Price Waterhouse v. Hopkins

In Price Waterhouse v. Hopkins, 490 U.S. 228 (1989), a female candidate for partnership at a national accounting firm was passed over for reconsideration the following year. She sued under Title VII of the Civil Rights Act of 1964 (78 Stat. 253, as amended, 42 U.S.C. 2000e, et seq.) The United States Supreme Court acknowledged that there are many cases in which an employer has legitimate and illegitimate motives in making an employment decision, and held that if a plaintiff alleging a title VII violation proves that gender played a motivating part in an employment decision, the employer may avoid liability by proving by a preponderance of the evidence that it would have made the same decision even if it had not taken the plaintiff's gender into account. (490 U.S. at p. 258.) The plurality held that once a plaintiff demonstrates that the adverse decision is the result of mixed motives (i.e., that it is the 'result of multiple factors, at least one of which is illegitimate' and the illegitimate factor played 'a motivating part' in the adverse decision), the burden shifts to the employer to persuade the jury by a preponderance of the evidence that it would have reached the same decision even if the protected trait had not been considered.
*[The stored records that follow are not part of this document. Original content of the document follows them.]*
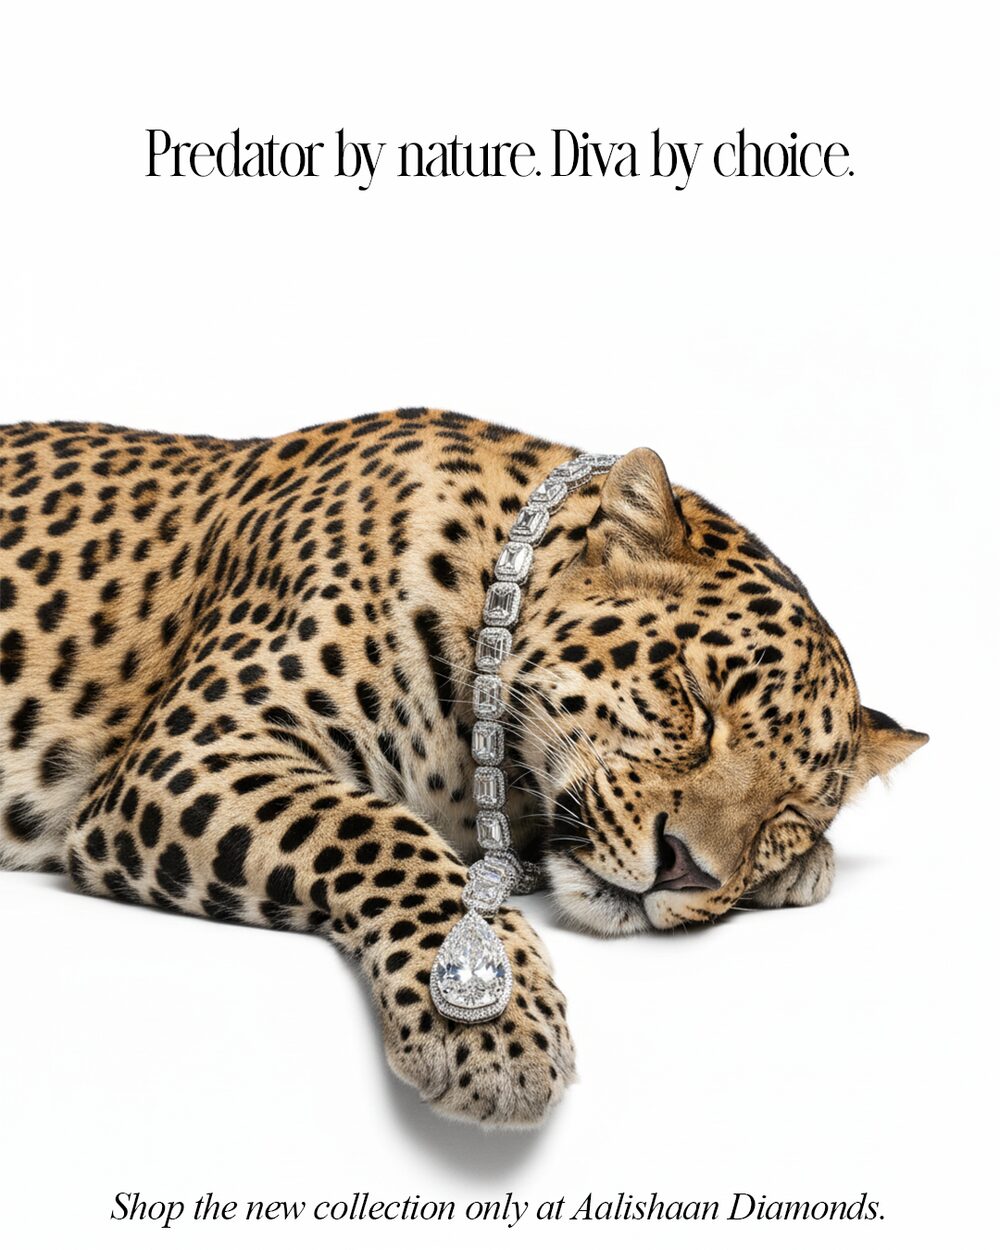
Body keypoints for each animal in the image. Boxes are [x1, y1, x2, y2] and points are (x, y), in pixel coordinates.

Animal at [0, 409, 926, 1127]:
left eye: (787, 815)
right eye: (696, 695)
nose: (683, 869)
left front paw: (801, 869)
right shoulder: (197, 744)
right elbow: (378, 831)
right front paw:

Price Waterhouse, 490 U.S. at 244-45, 260, 109 S. Ct. 1775 (plurality opinion). This shift in the burden of persuasion makes an employer potentially liable upon a causation showing -- that an illegitimate criterion was a motivating, although not a determinative, factor in the adverse employment decision -- that is less exacting than the causation test in the usual 'pretext' case, where consideration of a protected trait must be shown to be a determinative factor in the adverse action. The Price Waterhouse plurality opinion also created an affirmative defense for the employer that, if proven, absolved the employer completely of any Title VII liability."